Repeat the data exactly as given below, dropping every picture.
* * * * * * * * *
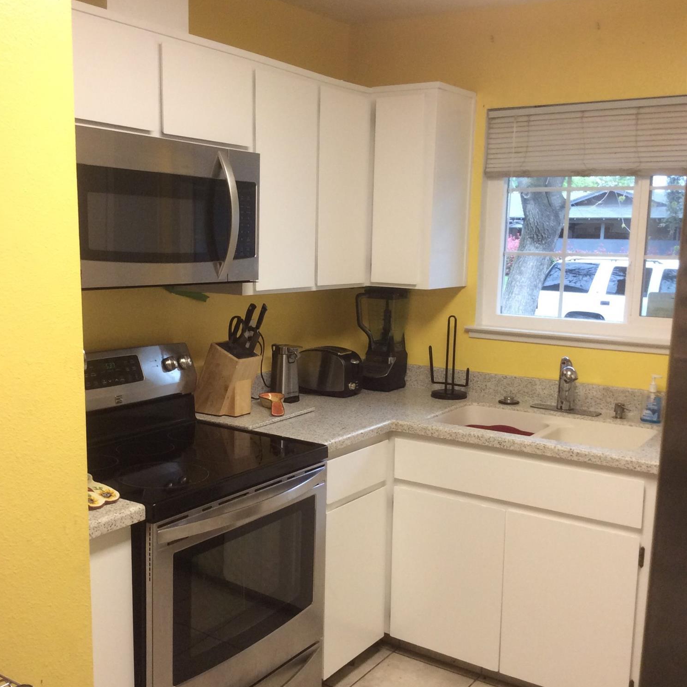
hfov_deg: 43.9
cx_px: 342
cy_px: 371
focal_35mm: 38
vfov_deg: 43.8
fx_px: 853
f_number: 2.4
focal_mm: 3.3
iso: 80
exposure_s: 1/24
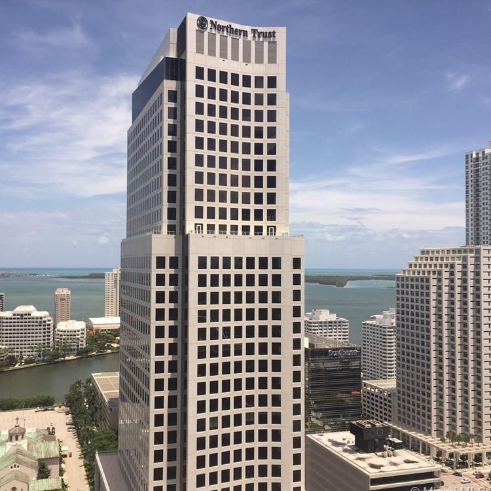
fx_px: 562
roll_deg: -0.9
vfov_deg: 47.2
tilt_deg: +2.5
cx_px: 215
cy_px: 250
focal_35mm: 35
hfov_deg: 47.1
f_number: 2.2
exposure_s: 1/2475
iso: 32
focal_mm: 4.15
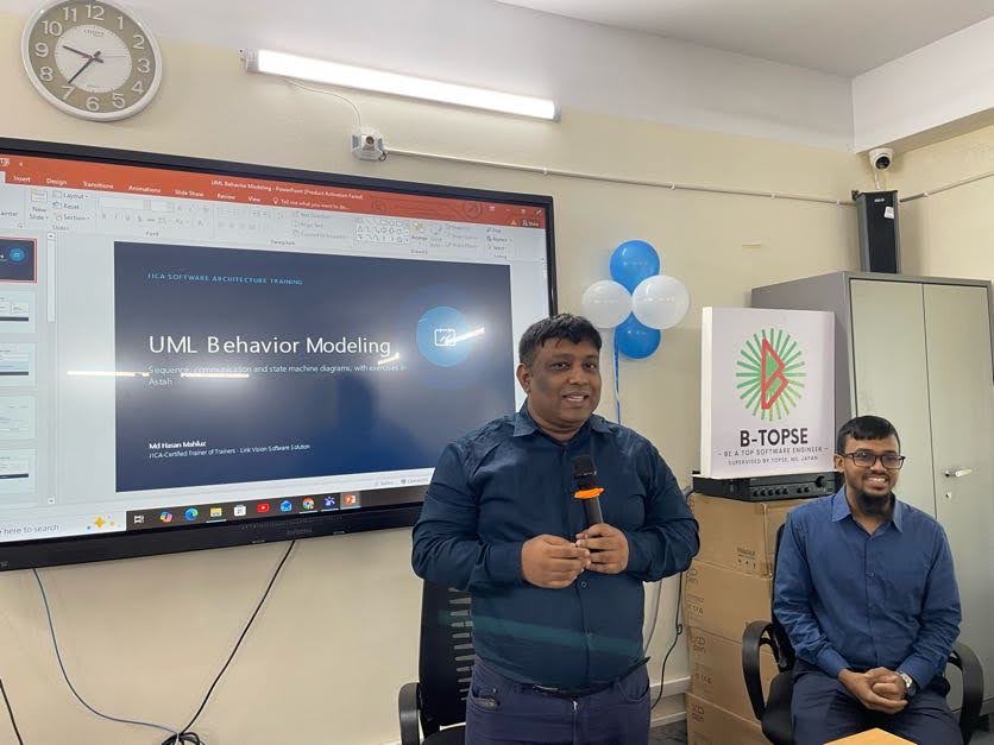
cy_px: 372
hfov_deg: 67.3
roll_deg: +1.7
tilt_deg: +3.0
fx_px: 747
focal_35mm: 26
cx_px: 497
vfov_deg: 53.1
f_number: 1.6
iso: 64
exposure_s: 1/50
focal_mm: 4.2
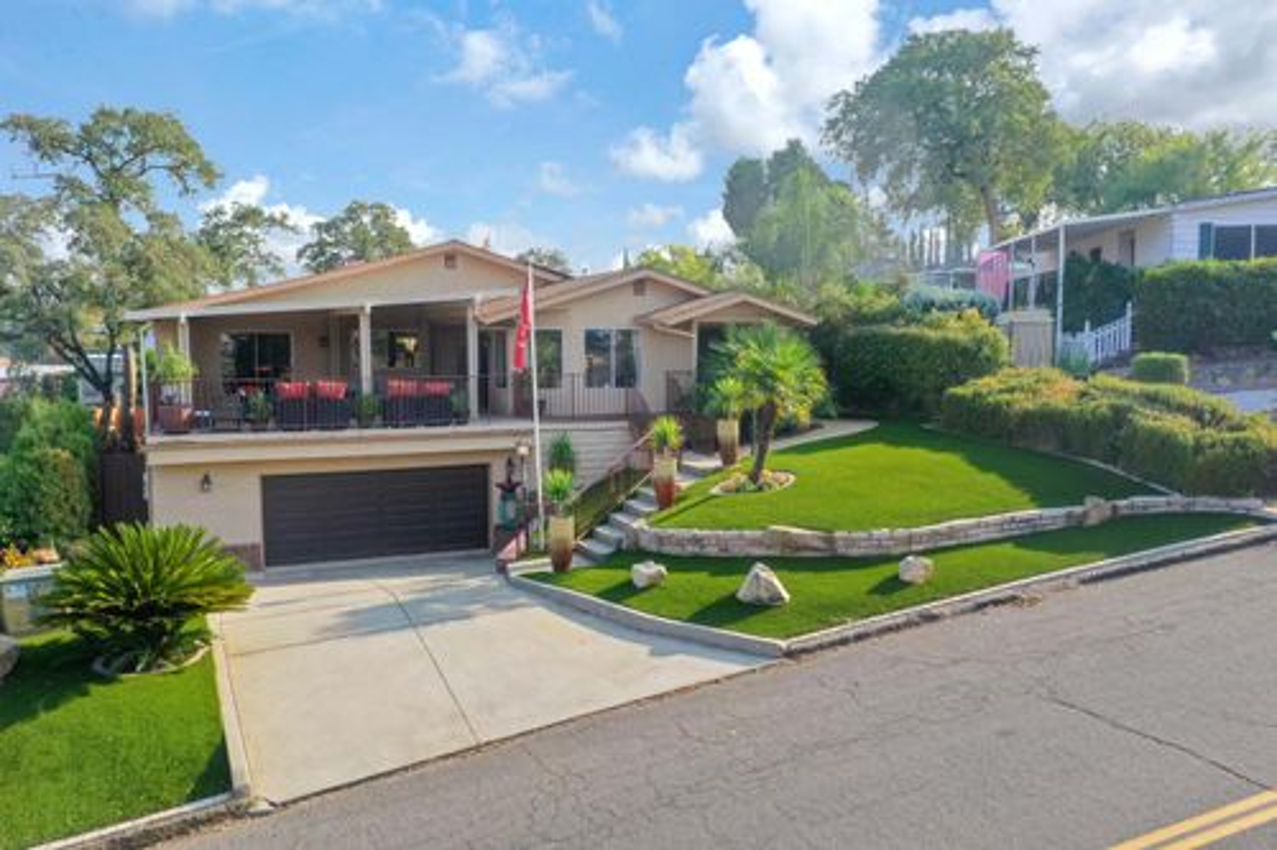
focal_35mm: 28
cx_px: 638
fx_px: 993
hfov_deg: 65.5
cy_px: 425
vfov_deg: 46.4
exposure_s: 1/240
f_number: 5
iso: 100
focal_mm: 10.26
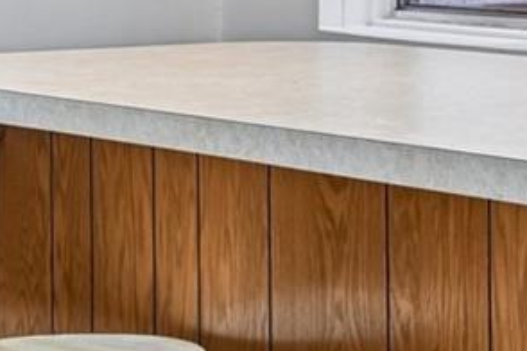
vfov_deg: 8.3
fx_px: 2386
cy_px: -149
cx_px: 825
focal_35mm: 163
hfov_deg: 12.0
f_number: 9
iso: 400
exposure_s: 1/13
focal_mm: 30
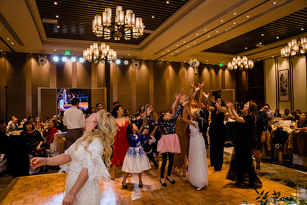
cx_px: 154
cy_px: 102
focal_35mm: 24
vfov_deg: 53.2
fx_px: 205
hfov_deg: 73.7
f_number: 4
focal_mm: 24
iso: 1000
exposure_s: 1/160
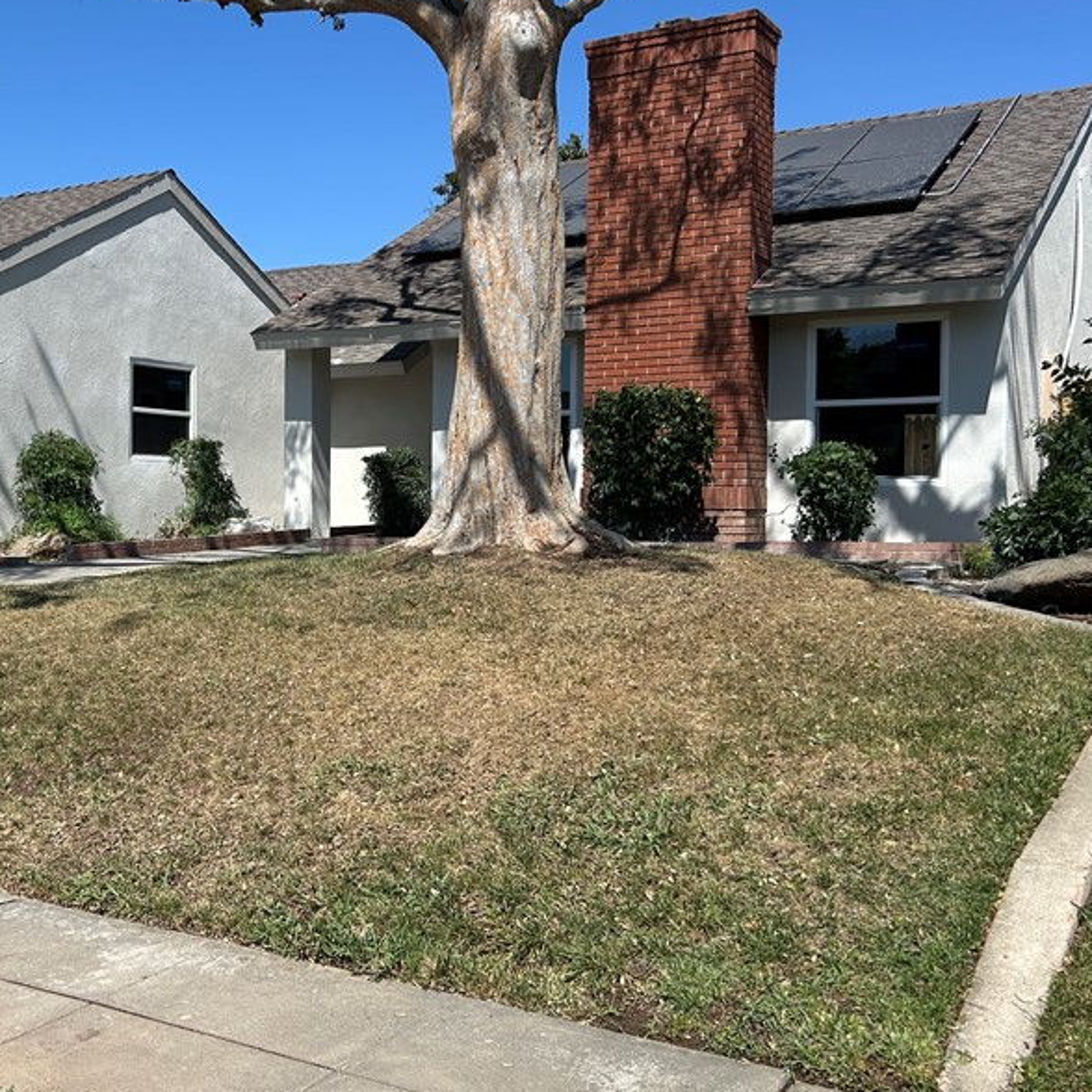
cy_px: 537
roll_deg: -0.8
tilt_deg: -2.2
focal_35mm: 40
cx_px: 323
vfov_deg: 41.9
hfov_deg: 41.1
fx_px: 1428
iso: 50
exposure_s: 1/4831
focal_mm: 5.7
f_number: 1.5
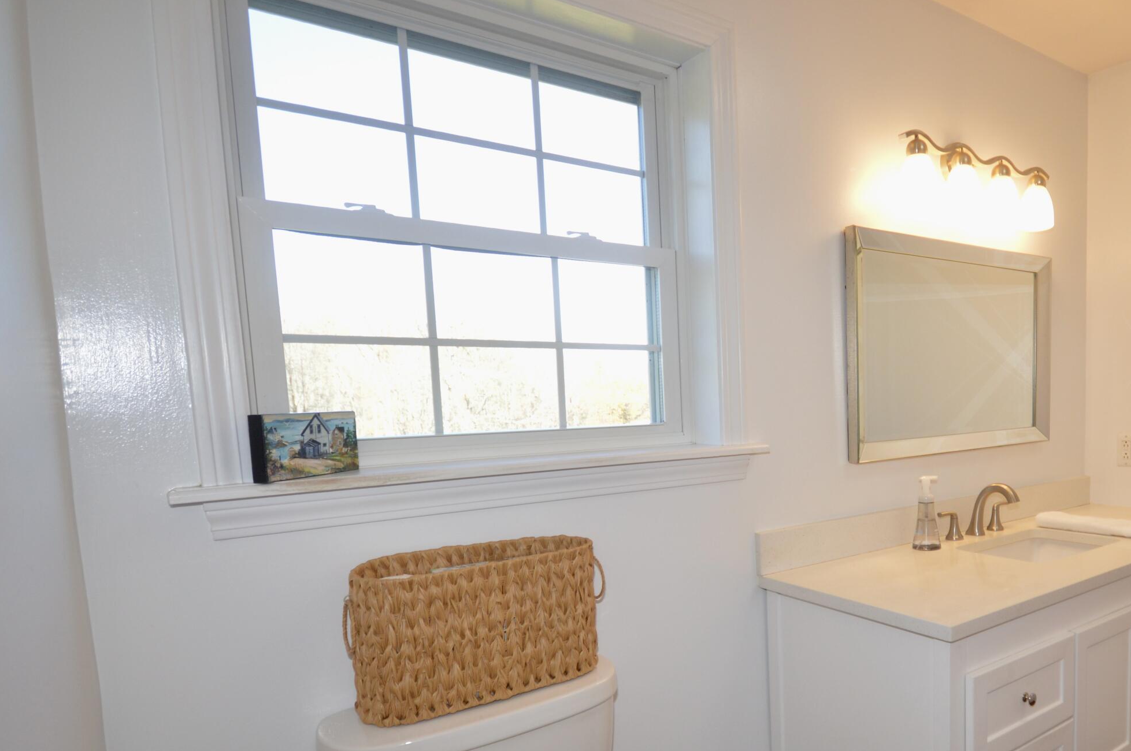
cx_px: 828
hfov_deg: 71.7
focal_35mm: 23
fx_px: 722
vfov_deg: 54.5
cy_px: 461
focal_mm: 10
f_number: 5
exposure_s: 1/100
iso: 400
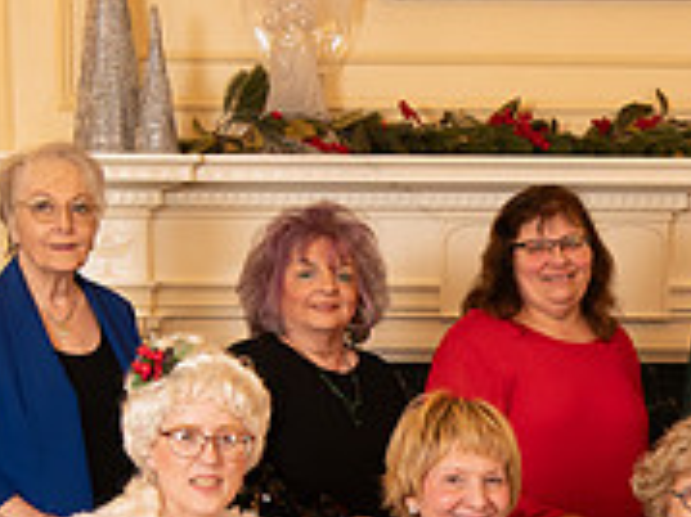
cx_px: 602
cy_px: 579
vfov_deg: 11.9
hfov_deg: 16.0
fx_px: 2434
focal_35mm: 122
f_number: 5.6
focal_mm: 36
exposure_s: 1/200
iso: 1600
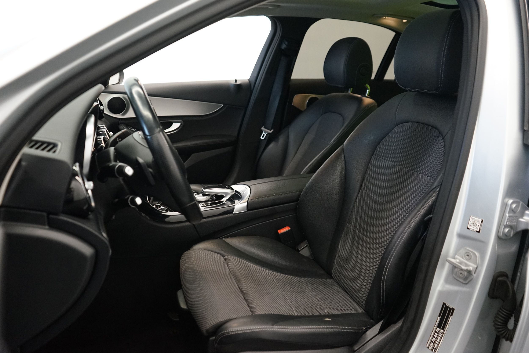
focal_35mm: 29
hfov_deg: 63.7
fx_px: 426
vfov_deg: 45.0
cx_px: 264
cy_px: 176
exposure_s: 1/160
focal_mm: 29
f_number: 3.5
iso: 3200
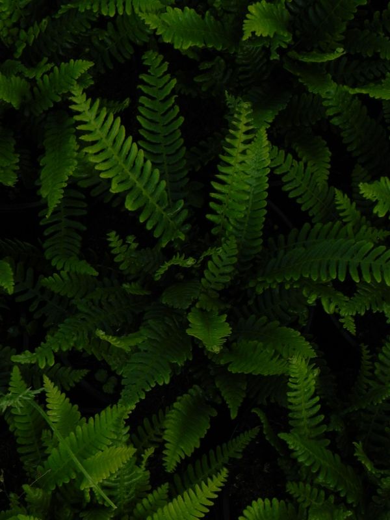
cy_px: 260
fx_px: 1577
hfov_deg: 14.1
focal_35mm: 105
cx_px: 195
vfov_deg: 18.7
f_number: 4.5
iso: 160
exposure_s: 1/25
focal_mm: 18.8
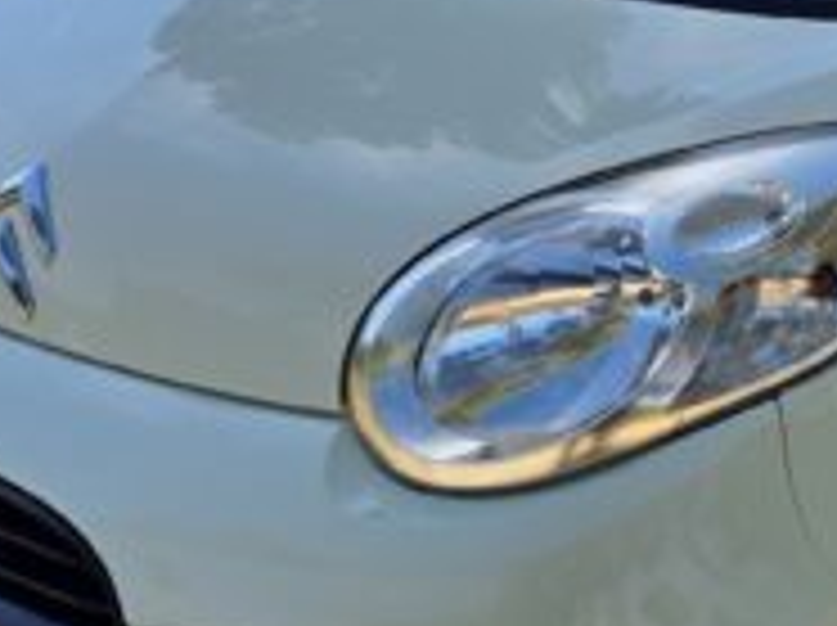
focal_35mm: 95
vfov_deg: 15.4
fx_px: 2294
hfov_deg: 20.2
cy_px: 72
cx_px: 792
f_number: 1.7
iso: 80
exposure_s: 1/3788
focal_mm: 6.3
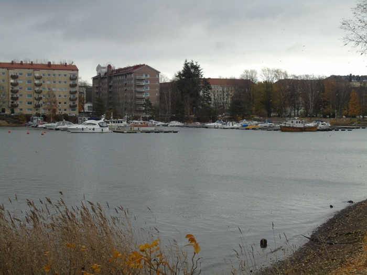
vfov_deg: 23.7
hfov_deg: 31.2
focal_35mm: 62
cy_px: 138
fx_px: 657
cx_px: 184
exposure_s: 1/125
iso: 80
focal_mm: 11
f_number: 4.5
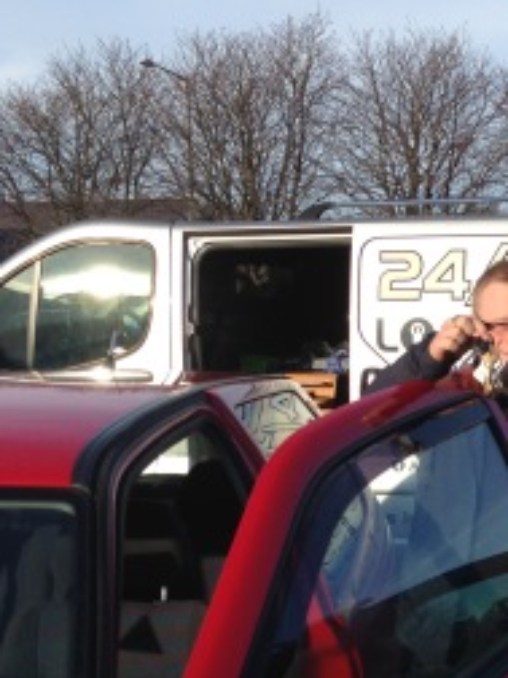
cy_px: 487
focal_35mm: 67
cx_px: 449
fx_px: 1311
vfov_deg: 28.6
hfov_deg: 21.5
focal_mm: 4.12
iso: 50
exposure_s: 1/889
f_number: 2.4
* * * * * * * * *
TASK SOLUTION
hfov_deg: 43.9
cx_px: 342
cy_px: 371
focal_35mm: 38
vfov_deg: 43.8
fx_px: 853
f_number: 2.4
focal_mm: 3.3
iso: 80
exposure_s: 1/24
fx_px: 562
roll_deg: -0.9
vfov_deg: 47.2
tilt_deg: +2.5
cx_px: 215
cy_px: 250
focal_35mm: 35
hfov_deg: 47.1
f_number: 2.2
exposure_s: 1/2475
iso: 32
focal_mm: 4.15
cy_px: 372
hfov_deg: 67.3
roll_deg: +1.7
tilt_deg: +3.0
fx_px: 747
focal_35mm: 26
cx_px: 497
vfov_deg: 53.1
f_number: 1.6
iso: 64
exposure_s: 1/50
focal_mm: 4.2
focal_35mm: 28
cx_px: 638
fx_px: 993
hfov_deg: 65.5
cy_px: 425
vfov_deg: 46.4
exposure_s: 1/240
f_number: 5
iso: 100
focal_mm: 10.26
vfov_deg: 8.3
fx_px: 2386
cy_px: -149
cx_px: 825
focal_35mm: 163
hfov_deg: 12.0
f_number: 9
iso: 400
exposure_s: 1/13
focal_mm: 30
cx_px: 154
cy_px: 102
focal_35mm: 24
vfov_deg: 53.2
fx_px: 205
hfov_deg: 73.7
f_number: 4
focal_mm: 24
iso: 1000
exposure_s: 1/160
cy_px: 537
roll_deg: -0.8
tilt_deg: -2.2
focal_35mm: 40
cx_px: 323
vfov_deg: 41.9
hfov_deg: 41.1
fx_px: 1428
iso: 50
exposure_s: 1/4831
focal_mm: 5.7
f_number: 1.5
cx_px: 828
hfov_deg: 71.7
focal_35mm: 23
fx_px: 722
vfov_deg: 54.5
cy_px: 461
focal_mm: 10
f_number: 5
exposure_s: 1/100
iso: 400
cx_px: 602
cy_px: 579
vfov_deg: 11.9
hfov_deg: 16.0
fx_px: 2434
focal_35mm: 122
f_number: 5.6
focal_mm: 36
exposure_s: 1/200
iso: 1600
focal_35mm: 29
hfov_deg: 63.7
fx_px: 426
vfov_deg: 45.0
cx_px: 264
cy_px: 176
exposure_s: 1/160
focal_mm: 29
f_number: 3.5
iso: 3200
cy_px: 260
fx_px: 1577
hfov_deg: 14.1
focal_35mm: 105
cx_px: 195
vfov_deg: 18.7
f_number: 4.5
iso: 160
exposure_s: 1/25
focal_mm: 18.8
focal_35mm: 95
vfov_deg: 15.4
fx_px: 2294
hfov_deg: 20.2
cy_px: 72
cx_px: 792
f_number: 1.7
iso: 80
exposure_s: 1/3788
focal_mm: 6.3
vfov_deg: 23.7
hfov_deg: 31.2
focal_35mm: 62
cy_px: 138
fx_px: 657
cx_px: 184
exposure_s: 1/125
iso: 80
focal_mm: 11
f_number: 4.5
cy_px: 487
focal_35mm: 67
cx_px: 449
fx_px: 1311
vfov_deg: 28.6
hfov_deg: 21.5
focal_mm: 4.12
iso: 50
exposure_s: 1/889
f_number: 2.4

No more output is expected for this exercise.